This is why I don’t waste my money on organic food…
I don’t waste my money on organic food.
I invest in my temple.
It’s amazing that we have been labeling “organic” foods for the past 12 years, but the term is still misconstrued and unclear. If you want a simple definition of organic, it basically means “food as God intended.” Let me explain.
The food we get from plants and animals generally goes through a number of steps before it hits our plates. One major step is the growing process. As they grow, plants and animals can be fed certain chemicals to make it grow faster, so the business can make more money. Plants and animals can also be fed hormones to make them grow bigger, so the business can make more money. Plants and animals can be fed dyes to make them grow more colorful, so the business can make more money. While these may be the items that are the most common and least expensive in the produce and meat sections, guess what…none of these chemicals will help build our temple.
Now let us consider “organic” food. According to the USDA, “organic agriculture produces products using methods that preserve the environment and avoid most synthetic materials, such as pesticides and antibiotics. The Academy of Nutrition and Dietetics puts it like this, “To clarify: Organic foods aren’t necessarily grown without pesticides or fertilizers, but instead with those types found naturally in the environment, with substances on an approved list, or with insects that are natural predators.”
What does this mean? Short of growing our own food in our backyard and monitoring everything that happens to it, organic food is “food as God intended.” Why? Just like in Genesis 1:29-30, the food is allowed to grow without an overload of chemicals, hormones, dyes, etc.
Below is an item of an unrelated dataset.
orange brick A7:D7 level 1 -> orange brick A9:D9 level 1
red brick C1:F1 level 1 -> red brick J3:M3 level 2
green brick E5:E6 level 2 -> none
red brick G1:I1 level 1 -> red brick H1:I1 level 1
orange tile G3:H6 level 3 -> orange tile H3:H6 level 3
We are what we eat, but we are also what what we eat ate. (Get it? Tehe). This is important because, if we eat chemically-laden food, we become chemically laden as well. If we eat hormone-saturated food, we become hormone-saturated as well. (Ever wonder why our girls are developing so much faster these days)? That’s why I don’t see purchasing organic as a waste of money. Instead, I look at it as investing in my temple.
Since buying ALL organic can get expensive, here are a few strategies to keep it affordable:
- If it’s something that most people eat a lot of, buy it organic (apples, oranges, bananas, spinach, cucumbers, etc). This is because companies want to capitalize on the demand, so they will do whatever they can to produce as much as possible, including adding chemicals.
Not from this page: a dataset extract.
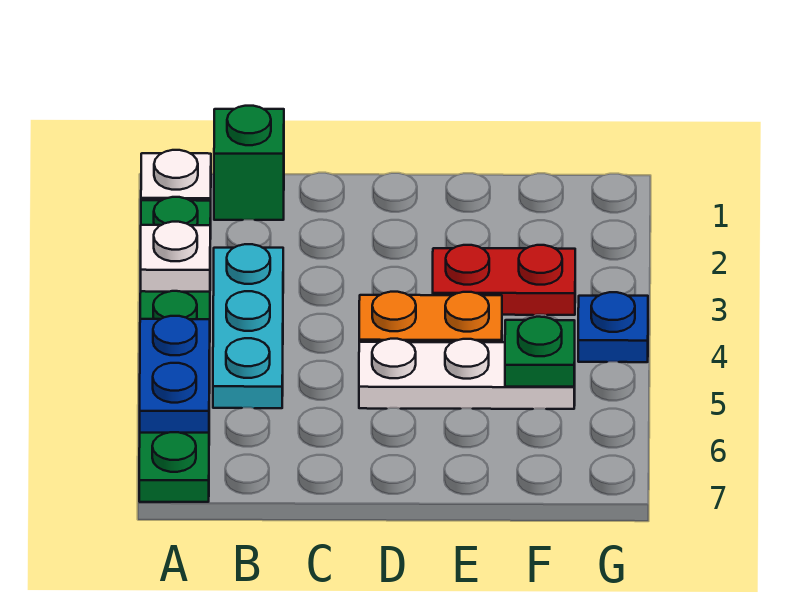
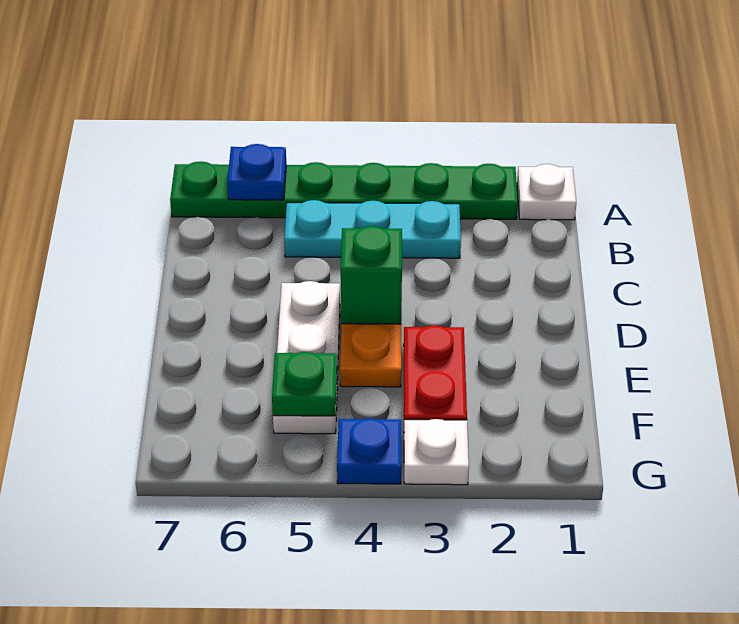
white plate A3 level 2 -> white plate G3 level 1
blue plate A5:A6 level 2 -> blue plate A6 level 2
green brick B1 level 1 -> green brick D4 level 2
- Buy meat organic. Our bodies are really sensitive to hormones. Hormones are added to most meats, , so it’s just better overall to buy meat organic.
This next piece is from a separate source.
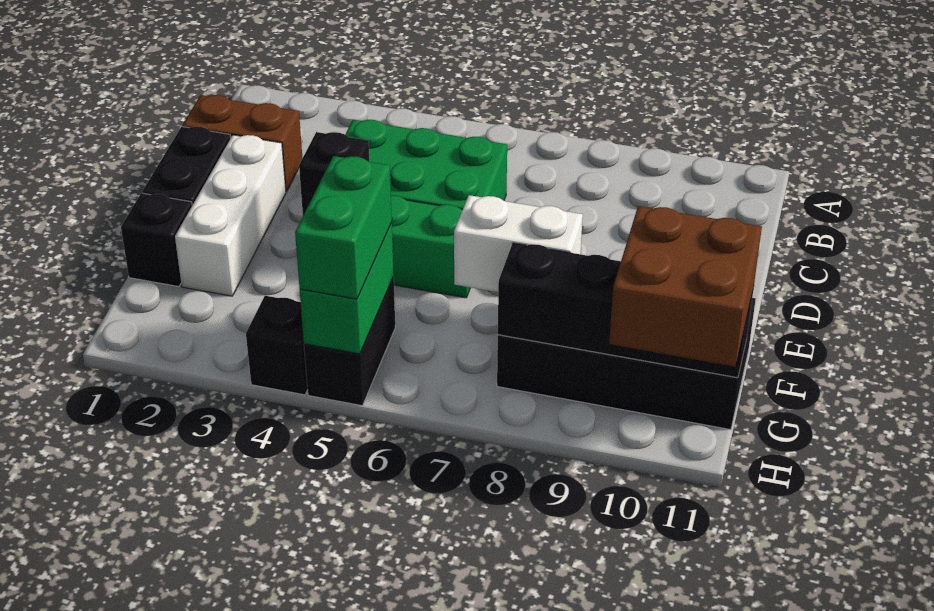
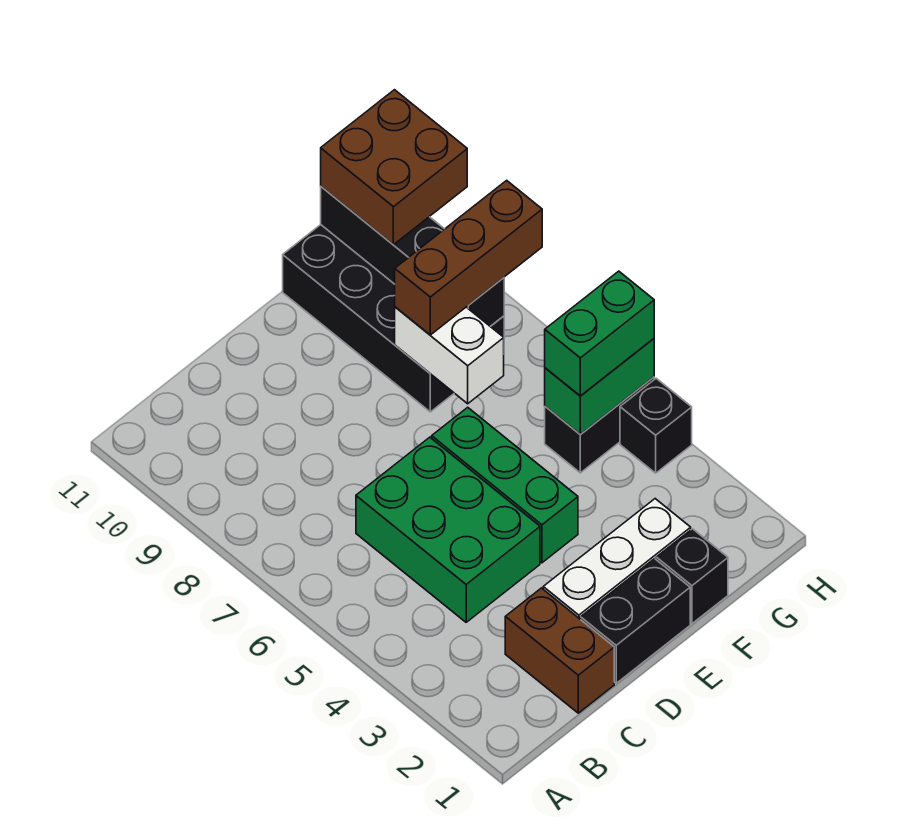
black brick E4 level 2 -> none
none -> brown brick F8:H8 level 3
- If it’s something you eat all the time, buy it organic. I really enjoy kale chips, so it’s better for me to buy it organic. That way I know I’m ingesting quality product. For you, it may be sweet potatoes or mangoes.
- Look for the USDA Organic label. Many companies have started using variations of the word “organic” in their company name as a marketing tactic. Be a smart consumer by looking for the USDA Organic label.